O início faz uma excelente decolagem, numa cena intensa que tem a desenvoltura de um escritor de Nobel, mas a partir do segundo capítulo tem-se a impressão de que o autor não se esforçou muito para trabalhar a estética, a tensão e a trama. Os personagens são tão rasos que soam caricatos. A história aparenta uma certa pressa ao ser contada, entregando-se sem o menor sinal de engenhosidade e com um certo tom folhetinesco. Tem viradas dramáticas que pouco surpreendem e termina de uma forma absolutamente clichê. Em muitos momentos esperava que ele, como faz Garcia Marquez, por exemplo, em Cem Anos de Solidão, desse uma reviravolta monstruosa. Mas a leitura prosseguiu e a surpresa não veio.
Alguns comentários de orelha, que geralmente fazem um elogio à obra (o termo técnico é blurb), comentam que Llosa faz uma análise sobre a situação do Peru no período Fujimori. Não deixa de ser uma verdade, contudo, o contexto histórico parece desacoplado da trama em si, servindo apenas como um cenário. E os momentos em que ocorre o entrelaçamento das coisas, soa totalmente artificial. Há referências a atos terroristas e personagens que se perdem no contexto, sem trazer nenhuma mudança à trama que, se retirados, falta alguma fariam.
Nota-se, claro, uma criticazinha velada à aristocracia Peruana da época que vivia em um mundo alheio à realidade da violência social que o país vivenciava e à pobreza que assolava à população. Mas, por fim, isso se demonstra inócuo e não tem maiores consequências na história.

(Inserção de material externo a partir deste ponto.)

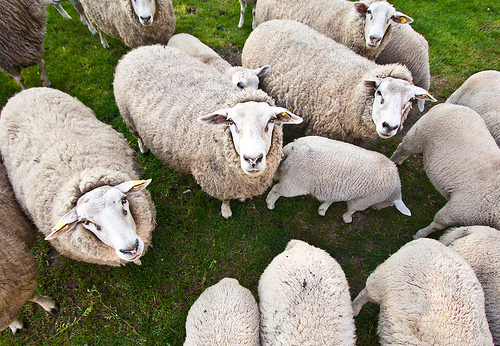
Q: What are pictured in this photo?
A: Sheep.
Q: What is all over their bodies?
A: Wool.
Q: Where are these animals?
A: In a pasture.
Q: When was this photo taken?
A: Daytime.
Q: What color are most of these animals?
A: White.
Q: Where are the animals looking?
A: At the camera.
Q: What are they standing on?
A: Grass.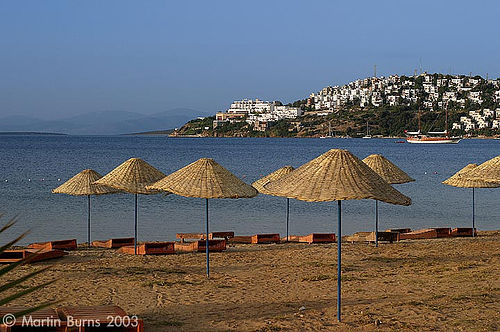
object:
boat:
[404, 103, 463, 144]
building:
[227, 97, 301, 121]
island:
[165, 72, 500, 138]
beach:
[1, 258, 500, 332]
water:
[1, 136, 500, 225]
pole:
[335, 198, 343, 324]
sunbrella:
[144, 156, 259, 201]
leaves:
[1, 226, 30, 253]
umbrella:
[261, 146, 413, 207]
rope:
[0, 179, 66, 182]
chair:
[3, 247, 64, 263]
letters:
[20, 315, 102, 330]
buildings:
[447, 121, 463, 134]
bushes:
[380, 109, 455, 136]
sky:
[1, 4, 499, 106]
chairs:
[452, 225, 476, 236]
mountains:
[1, 105, 221, 135]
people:
[393, 140, 406, 144]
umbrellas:
[50, 167, 122, 196]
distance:
[1, 100, 219, 136]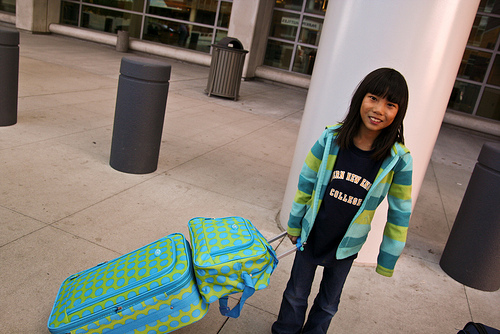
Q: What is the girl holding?
A: A suitcase.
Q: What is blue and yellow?
A: The suitcase.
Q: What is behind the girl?
A: Three gray cylinder.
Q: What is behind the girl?
A: Lg column.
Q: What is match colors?
A: The jacket and luggage.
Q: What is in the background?
A: Seventeen window panels.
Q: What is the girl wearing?
A: Tones of blue and yellow.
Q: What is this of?
A: Head of a person.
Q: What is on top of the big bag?
A: A little bag.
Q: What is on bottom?
A: This bag.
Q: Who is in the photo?
A: The girl.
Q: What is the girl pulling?
A: Luggage.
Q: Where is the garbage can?
A: Behind the girl.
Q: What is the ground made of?
A: Concrete.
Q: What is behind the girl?
A: A large column.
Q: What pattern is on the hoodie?
A: Stripes.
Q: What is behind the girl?
A: Building.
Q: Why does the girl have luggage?
A: To travel.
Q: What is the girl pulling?
A: The suitcase.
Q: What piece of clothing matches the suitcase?
A: Sweater.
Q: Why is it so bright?
A: Sunny.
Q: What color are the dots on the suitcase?
A: Blue.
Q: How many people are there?
A: One.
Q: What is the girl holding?
A: A suitcase.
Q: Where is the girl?
A: The sidewalk.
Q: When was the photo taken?
A: Day time.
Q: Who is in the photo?
A: A girl.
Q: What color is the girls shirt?
A: Black.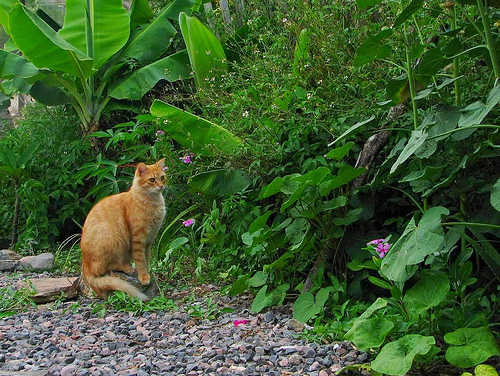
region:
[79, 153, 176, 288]
this is a cat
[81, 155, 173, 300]
the cat is motionless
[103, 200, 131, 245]
the fur is brown in color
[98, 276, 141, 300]
this is the tail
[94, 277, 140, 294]
the tail is long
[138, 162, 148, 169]
this is the ear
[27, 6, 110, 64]
the leaves are behind the cat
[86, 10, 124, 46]
the leaf is broad in size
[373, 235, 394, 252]
the flower is purple in color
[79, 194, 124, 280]
the cat is big in size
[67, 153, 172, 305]
an orange cat on rocks.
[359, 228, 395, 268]
a purple flower on a green plant.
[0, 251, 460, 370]
a road covered in rocks.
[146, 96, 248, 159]
a big leafy plant.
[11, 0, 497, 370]
a leafy green jungle.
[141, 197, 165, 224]
a cat's hairy chest.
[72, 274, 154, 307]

Além disso, percebem-se as referências constantes aos lugares, à época que verdadeiramente enriquecem um pouco mais a obra. Mas, como alegoria, não chega a fazer efeito. Esse tipo de técnica deve ser utilizado como floreio, como detalhe, como brinde e não como tentativa de dar peso à narrativa.
Não me entenda mal. A leitura não é ruim. Se eu mesmo algum dia chegar neste nível de qualidade literária, considerar-me-ei satisfeito. Todavia, gente, ele é um ganhador de Nobel. Figura ao lado de Saramago, William Golding, Pablo Neruda e até o famigerado Bob Dylan agora. Eu esperava uma obra que me arrebatasse como fizeram estes outros senhores (com exceção de Bob cuja obra apenas ouvi).